• [What you have to do] Retrieve all lines below that have the string "front".

• [Data provided]

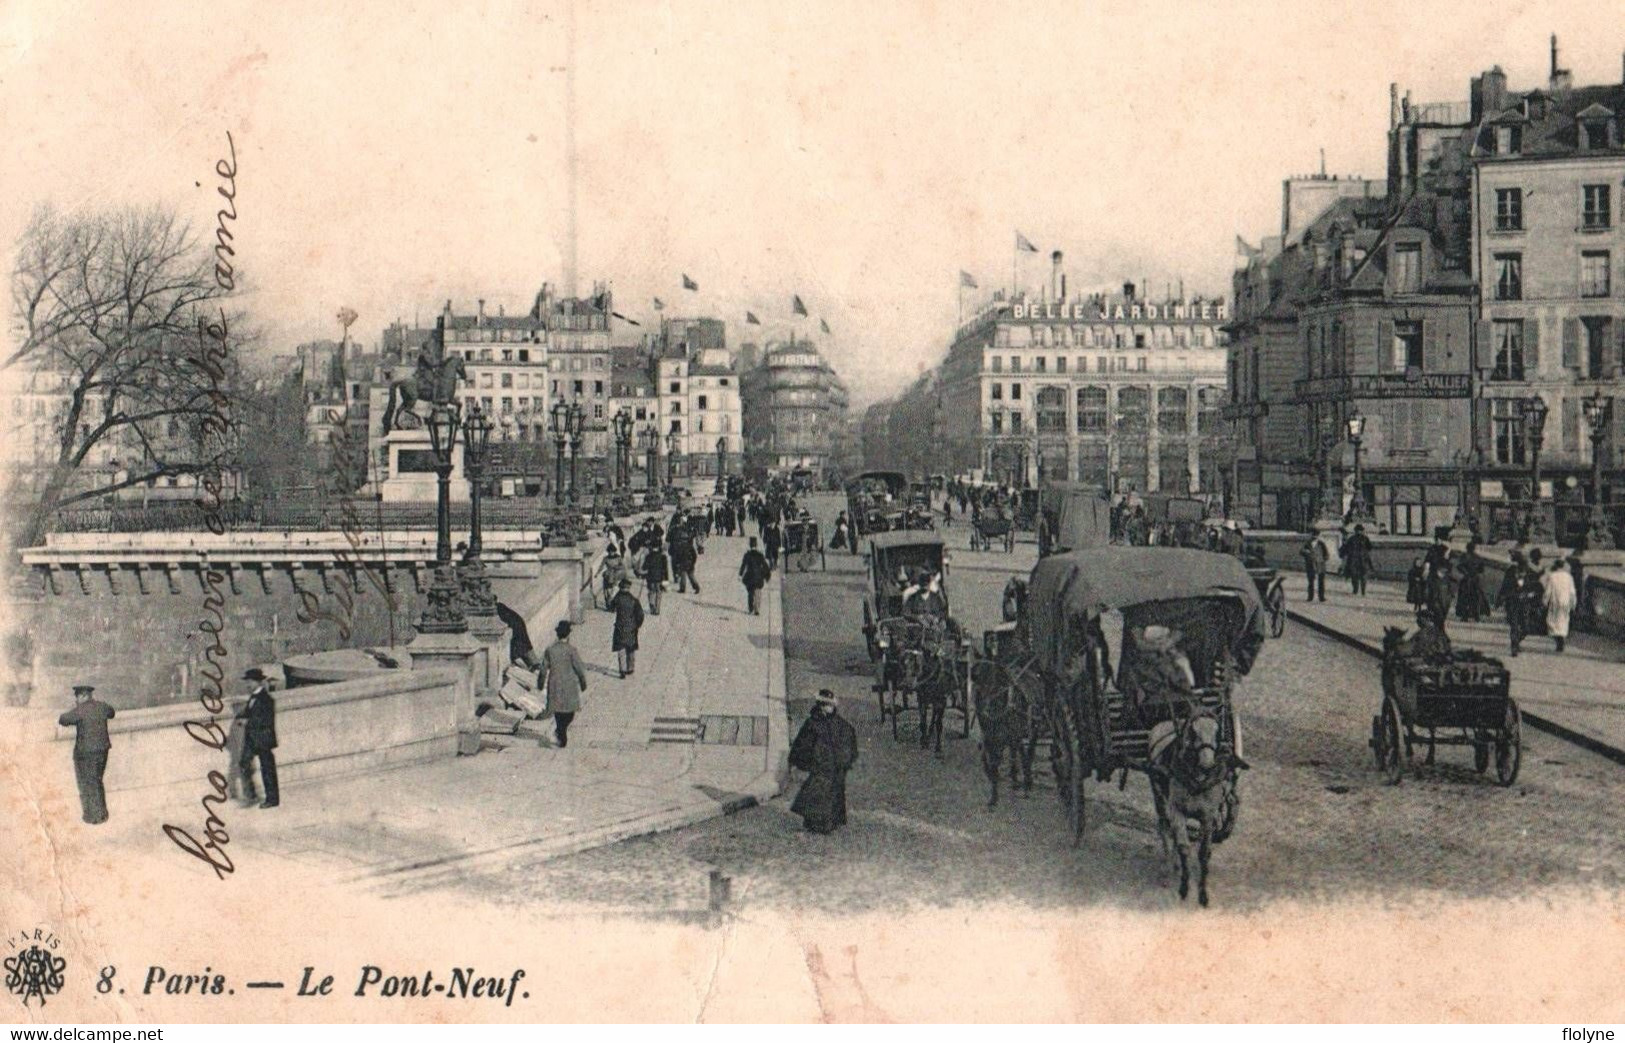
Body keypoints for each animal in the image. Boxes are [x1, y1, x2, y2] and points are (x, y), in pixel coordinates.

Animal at [1144, 701, 1241, 903]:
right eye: (1193, 731)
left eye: (1217, 731)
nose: (1207, 764)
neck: (1197, 779)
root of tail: (1163, 723)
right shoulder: (1177, 811)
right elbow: (1184, 847)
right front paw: (1183, 887)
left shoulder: (1208, 815)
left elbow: (1204, 852)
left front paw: (1203, 893)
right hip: (1159, 797)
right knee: (1164, 828)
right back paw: (1168, 868)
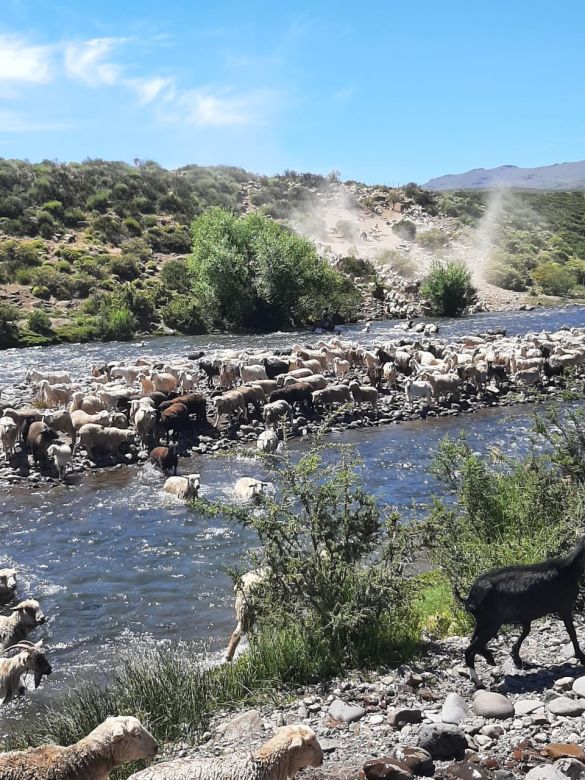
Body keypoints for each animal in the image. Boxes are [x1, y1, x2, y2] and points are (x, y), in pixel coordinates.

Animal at [458, 536, 585, 688]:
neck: (569, 569)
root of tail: (471, 596)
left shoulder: (526, 617)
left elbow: (525, 631)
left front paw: (518, 659)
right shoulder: (564, 607)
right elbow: (572, 632)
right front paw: (582, 656)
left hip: (483, 621)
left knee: (473, 641)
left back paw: (489, 658)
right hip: (492, 622)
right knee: (470, 650)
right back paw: (478, 681)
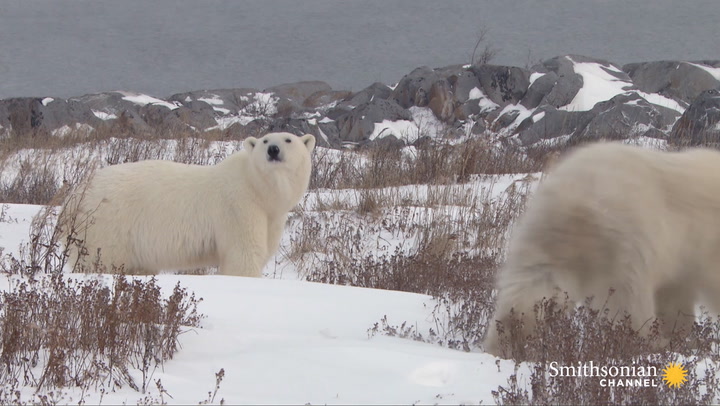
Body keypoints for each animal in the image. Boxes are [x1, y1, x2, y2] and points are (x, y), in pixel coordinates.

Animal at [58, 132, 312, 278]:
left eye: (288, 139)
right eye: (265, 140)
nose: (273, 150)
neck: (258, 187)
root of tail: (74, 197)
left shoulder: (271, 215)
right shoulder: (238, 205)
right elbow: (244, 253)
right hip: (107, 223)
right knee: (101, 259)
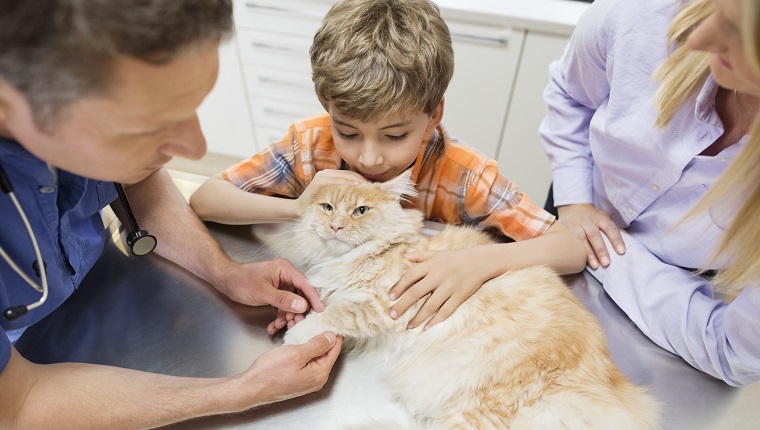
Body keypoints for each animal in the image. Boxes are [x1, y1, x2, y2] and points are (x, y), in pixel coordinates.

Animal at [274, 171, 660, 430]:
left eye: (360, 211)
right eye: (327, 208)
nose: (336, 227)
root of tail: (608, 383)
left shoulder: (386, 304)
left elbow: (336, 315)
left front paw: (295, 334)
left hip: (480, 405)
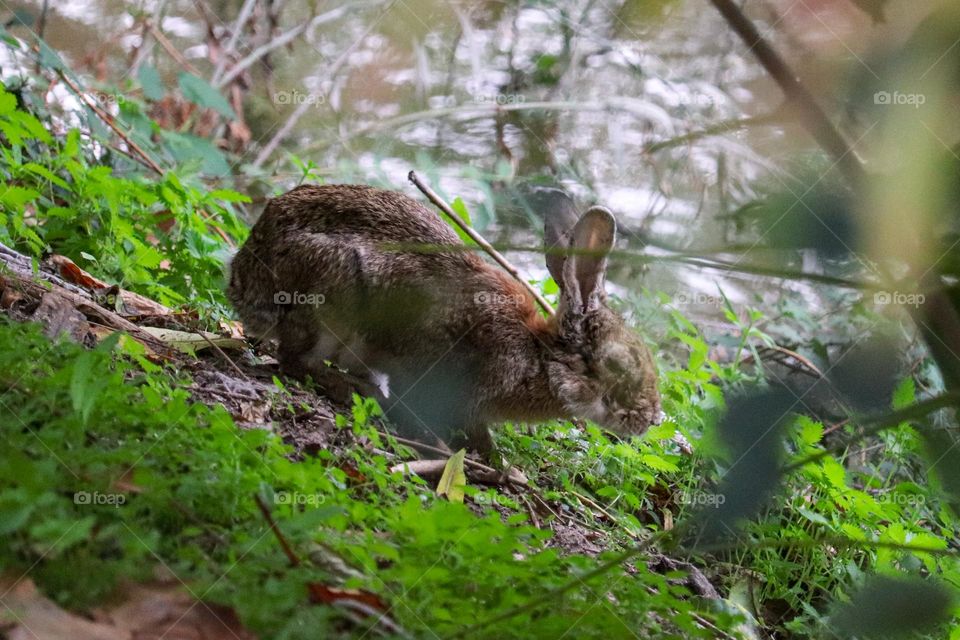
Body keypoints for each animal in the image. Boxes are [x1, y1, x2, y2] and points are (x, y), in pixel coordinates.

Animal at [227, 184, 660, 456]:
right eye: (618, 365)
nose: (653, 419)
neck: (538, 356)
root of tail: (244, 282)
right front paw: (494, 461)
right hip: (331, 302)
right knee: (295, 361)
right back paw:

• [Worked solution]
right front paw: (1183, 887)
left front paw: (1203, 893)
left front paw: (518, 659)
right front paw: (582, 656)
left front paw: (295, 334)
right front paw: (494, 461)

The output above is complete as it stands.